Data visualization images
--
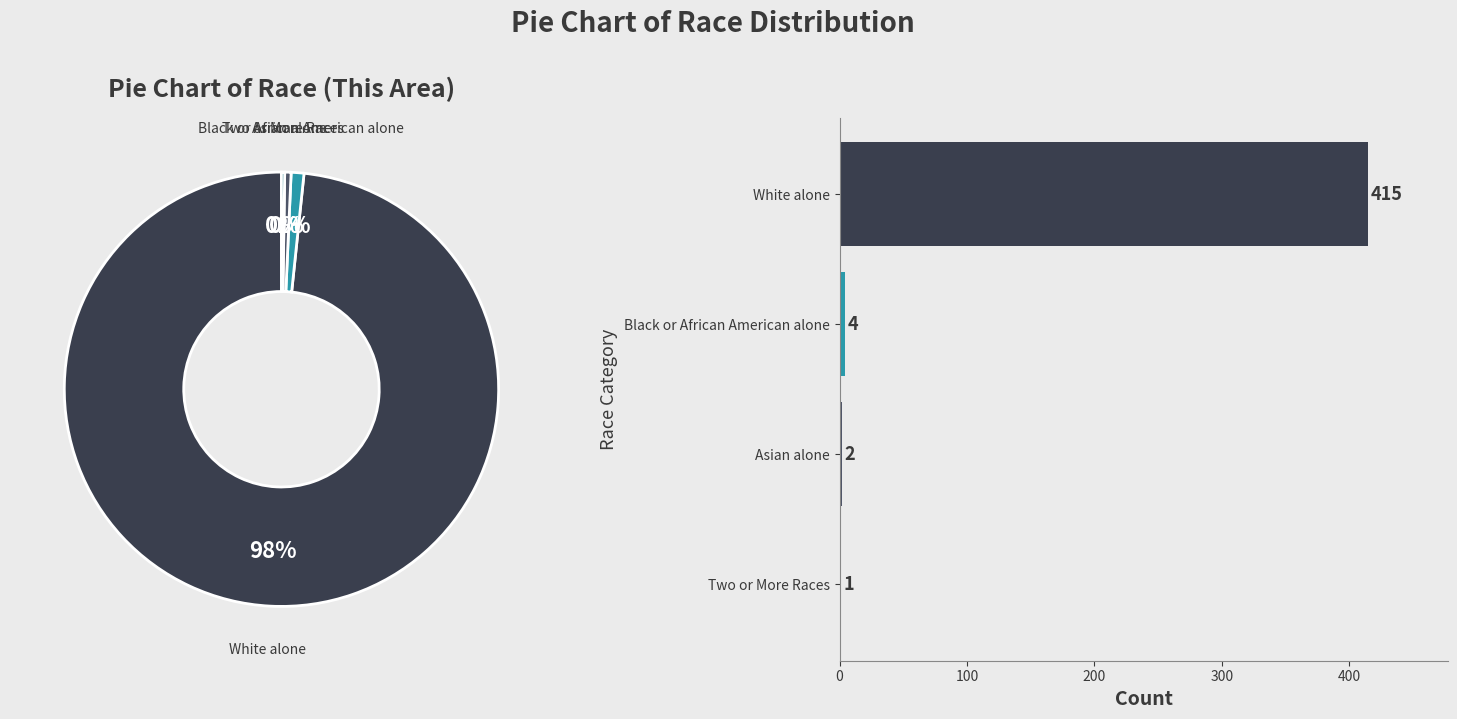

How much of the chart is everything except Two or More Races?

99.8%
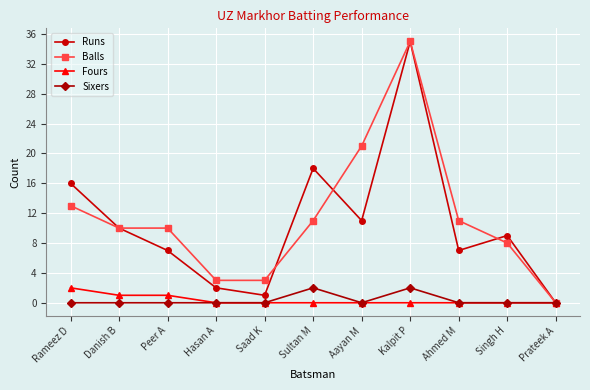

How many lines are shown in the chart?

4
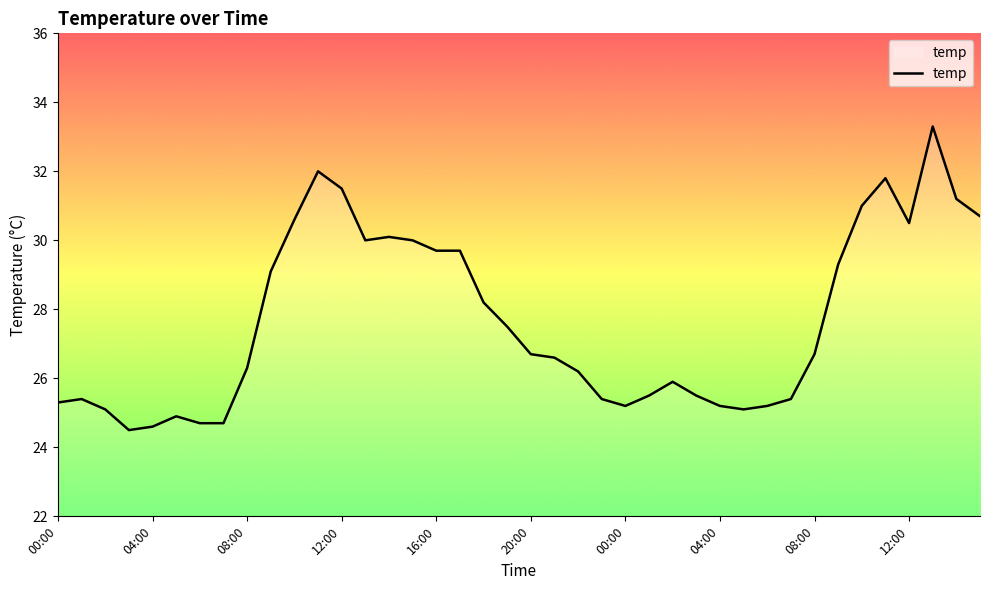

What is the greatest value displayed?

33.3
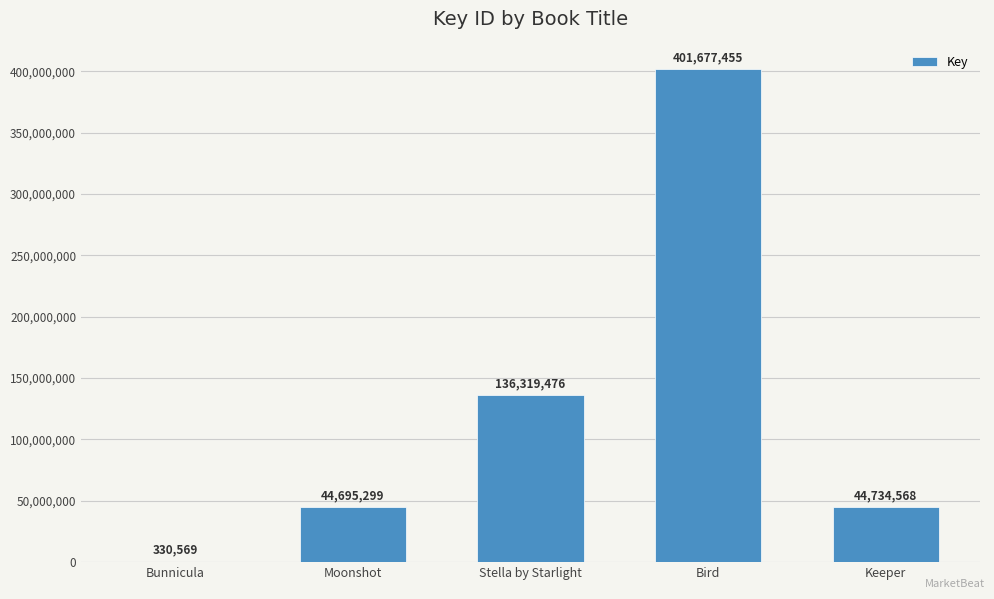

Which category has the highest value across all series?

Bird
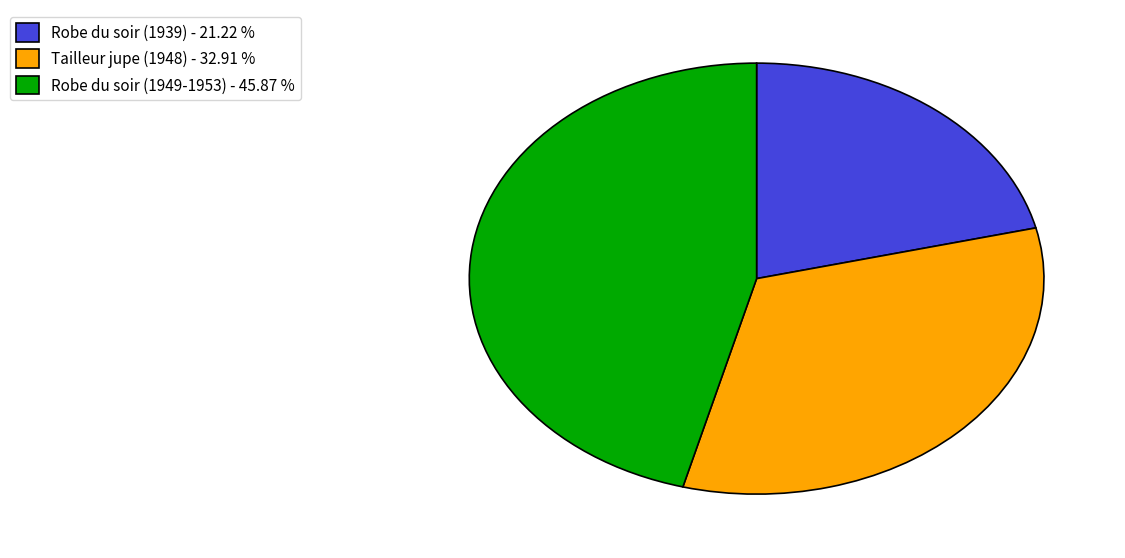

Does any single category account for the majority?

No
--
Copy the text of these rows above word for word, leaving out the pictures.

How much of the chart is everything except Two or More Races?

99.8%

How many lines are shown in the chart?

4

What is the greatest value displayed?

33.3

Which category has the highest value across all series?

Bird

Does any single category account for the majority?

No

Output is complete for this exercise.